Charbel Dagher, une pensée critique façonnée entre langues, presse et université
Le parcours de Charbel Dagher s’est construit à l’intersection exigeante de la poésie, du journalisme culturel et de la recherche universitaire. Très tôt, son écriture trouve dans la presse un espace de déploiement critique. Il publie ses premiers articles dans l’hebdomadaire Al-Hurriya, avant d’occuper des fonctions éditoriales structurantes, notamment comme secrétaire de rédaction de la revue Afak aux côtés de Mgr Grégoire Haddad.
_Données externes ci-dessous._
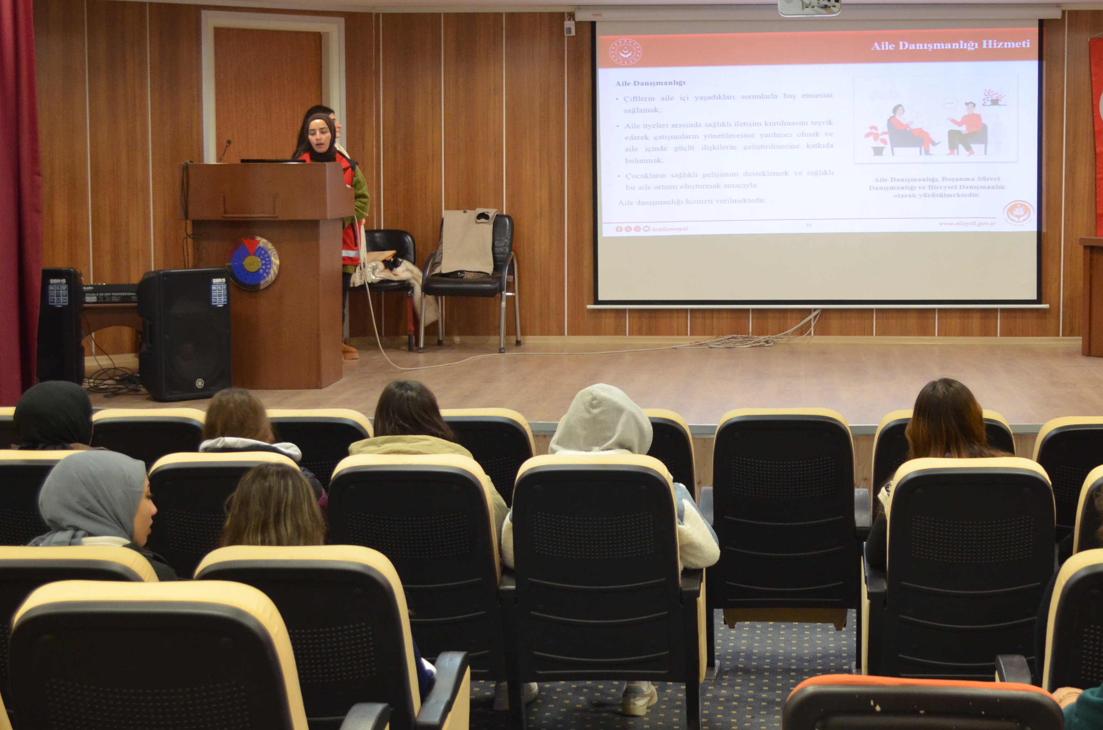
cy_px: 309
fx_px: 2049
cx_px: 710
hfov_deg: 30.0
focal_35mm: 67
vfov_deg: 20.2
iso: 1000
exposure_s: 1/30
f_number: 4.5
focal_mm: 28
Il devient ensuite le premier responsable de la rubrique culturelle du quotidien As-Safir, tout en publiant ses poèmes dans Al-Mulhaq de An-Nahar, dans la revue Mawaqif et dans d’autres périodiques majeurs de la scène intellectuelle arabe.
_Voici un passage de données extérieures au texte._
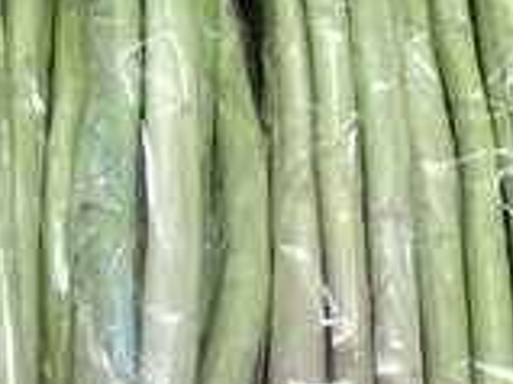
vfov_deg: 20.1
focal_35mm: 73
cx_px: 229
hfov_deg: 26.7
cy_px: 139
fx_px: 1081
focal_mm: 4.15
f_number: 2.2
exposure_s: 1/30
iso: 200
Ce travail journalistique, d’abord engagé et pluriel, acquiert une forme professionnelle stable et continue à partir de son installation à Paris. La capitale française ne constitue pas pour Dagher un simple lieu de résidence, mais un espace de structuration intellectuelle où l’écriture critique se confronte à d’autres traditions de pensée, à d’autres régimes de lecture et à d’autres exigences éditoriales. Il collabore alors régulièrement avec plusieurs journaux arabes de référence, parmi lesquels Al-Mustaqbal, Al-Watan Al-Arabi, Kull Al-Arab et Al-Hayat, tout en publiant dans des revues françaises et allemandes, élargissant ainsi le champ de réception de son travail.
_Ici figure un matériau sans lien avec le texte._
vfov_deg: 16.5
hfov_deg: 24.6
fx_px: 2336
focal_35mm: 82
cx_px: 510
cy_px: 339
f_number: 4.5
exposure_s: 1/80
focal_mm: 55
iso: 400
Les années parisiennes sont également marquées par un engagement actif dans des réseaux culturels transnationaux. Charbel Dagher développe des collaborations étroites avec le Festival culturel d’Asilah, avec le Forum culturel arabo-africain où il occupe la fonction de secrétaire du conseil exécutif, ainsi qu’avec le Prix de la poésie africaine dont il assure le secrétariat général depuis sa fondation jusqu’en 1993. Ces expériences traduisent une conception de la culture comme espace de médiation, de circulation et de dialogue entre les mondes arabe, africain et européen.
De retour au Liban à l’été 1994, Charbel Dagher poursuit son itinéraire académique à l’Université de Balamand où il est aujourd’hui professeur titulaire. Il y fonde et dirige plusieurs départements universitaires, notamment les études arabes, la traduction et les langues vivantes, les études françaises, les médias et techniques de communication, les sciences politiques et administratives ainsi que les sciences de l’information. À travers ces structures, il contribue à l’élaboration d’une offre pédagogique moderne, attentive aux mutations culturelles, linguistiques et médiatiques du monde contemporain.
Titulaire du grade de professeur, il intervient également comme expert évaluateur dans les procédures de promotion d’enseignants universitaires et collabore avec plusieurs revues scientifiques arabes et françaises à comité de lecture. Son activité d’enseignant invité l’amène par ailleurs à intervenir dans de nombreuses institutions européennes, notamment les universités de Toulouse-Le Mirail, de Metz, Paris V Sorbonne Nouvelle, l’Université de Malte, l’Université de Bologne, ainsi que dans plusieurs instituts supérieurs des beaux-arts en Tunisie.
Parallèlement à son travail universitaire, Charbel Dagher supervise et organise de nombreux colloques internationaux consacrés à la poésie, à l’esthétique, à la modernité et aux relations entre art, ville et société. Ces rencontres confirment une position intellectuelle qui ne dissocie jamais création, critique et transmission, et qui inscrit la réflexion culturelle dans un dialogue constant avec les réalités sociales et historiques.
À travers Paris, Charbel Dagher n’a pas seulement trouvé un lieu d’exil ou de reconnaissance, mais un véritable laboratoire intellectuel où s’est affinée une pensée critique attentive aux formes, aux signes et aux transformations culturelles du monde arabe contemporain. Une relation discrète, profonde et durable, inscrite dans le temps long de l’écriture, de la recherche et du savoir.